Bringing writers and designers into the process earlier leads to better creative. It used to be all too common for creative groups to have a “throw it over the wall” mentality, where designers and writers were brought in during separate stages of a project. There was little interaction between the two, and neither understood where the other was coming from, which often led to miscommunication and a lot of revisions.
Today, with brands communicating across an endless array of marketing channels, it’s critical for these two disciplines to work together. Their partnership provides many benefits:
- Keeping brands fresh. The best brands are always evolving. If designers and writers work in a vacuum, it’s easy for brands to become stagnant. Together, they continue to discover ways to breathe new life into the brand.
- Succinctly conveying key messages. Marketers have just an instant to capture a prospective client’s attention in today's crowded marketplace. As brands produce huge volumes of content for print materials, websites, social media channels, mobile apps, and more, it’s increasingly important for designers and writers to work together to “visually” tell a story.
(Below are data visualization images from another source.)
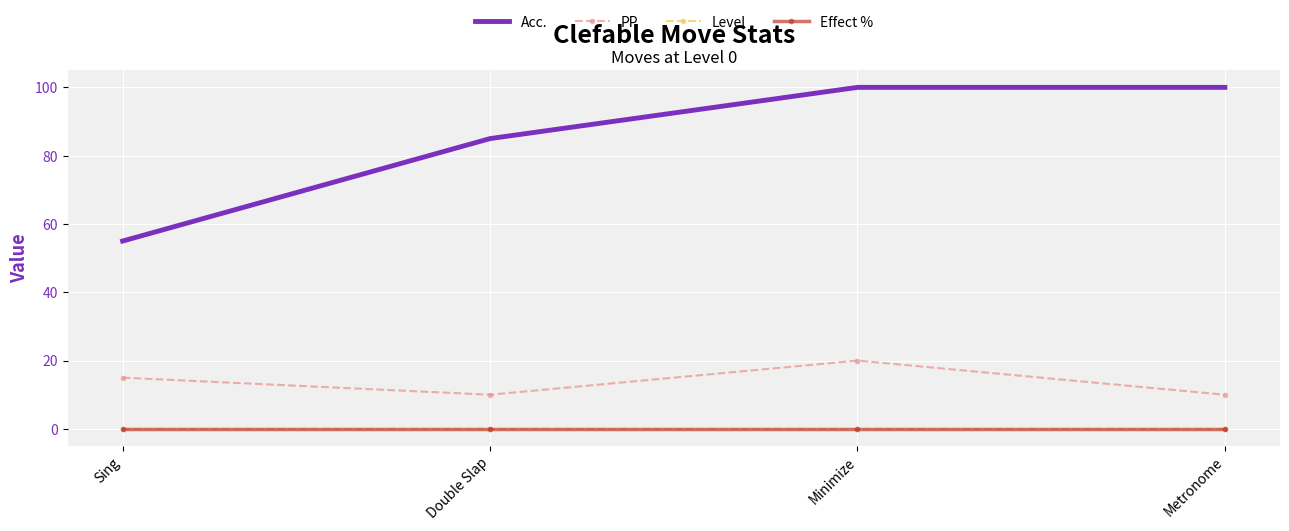

List the labels in order of Acc. value, smallest first.

Sing, Double Slap, Minimize, Metronome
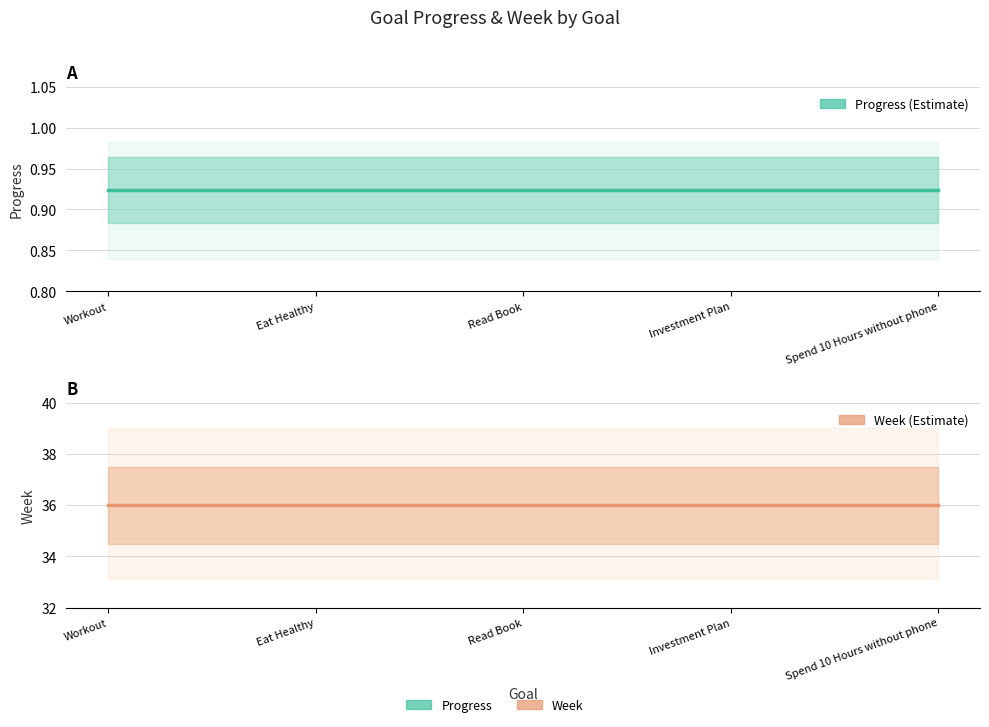

Reading left to right, list all the values displayed in this chart.

Progress: Workout=0.9	Eat Healthy=0.9	Read Book=0.9	Investment Plan=0.9	Spend 10 Hours without phone=0.9
Week: Workout=36.0	Eat Healthy=36.0	Read Book=36.0	Investment Plan=36.0	Spend 10 Hours without phone=36.0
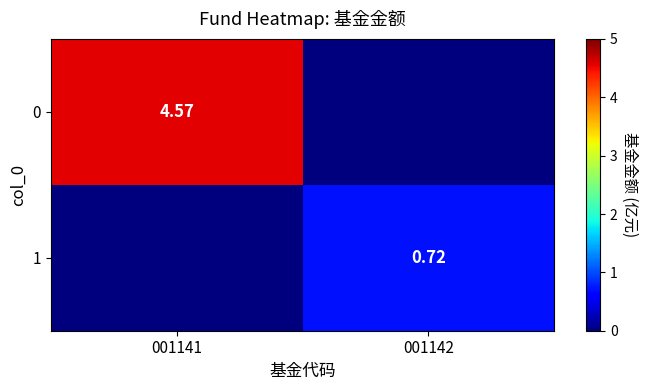

What is the maximum value shown in the chart?

4.6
- Sparking the imagination. Sure, the word collaboration is completely overused, but it's true that the best creative ideas often result from collaborating with other creatives. It’s fantastic when creative minds have a chance to brainstorm together and throw out challenges to one another. What results will be completely unexpected! Like a designer unexpectedly coming up with the perfect ad headline or a writer helping bring their words to life through images.
- Keeping projects on track. By nature, writers and designers each focus on different elements of a creative project. When they’re involved in the creative process early on, they can each bring a distinct perspective that helps identify potential opportunities (and roadblocks), often saving time and money in the process. Clear communication between them will also reduce the amount of revisions required because each thought something different was most important.
- Appreciating each other’s position. When they work alone, it’s easy for a writer and a designer to develop an adversarial relationship. The writer frets over limited space to write a SEO-optimized headline, or the designer struggles to make a copy-heavy brochure look appealing. When they’re working in sync, they rethink their own assumptions and together find a way to create the best experience for the audience.
Ultimately, writers and designers work better as a team. So no matter what your role is within your own creative team, be an advocate for the union of content and design. Then we can all live happily ever after.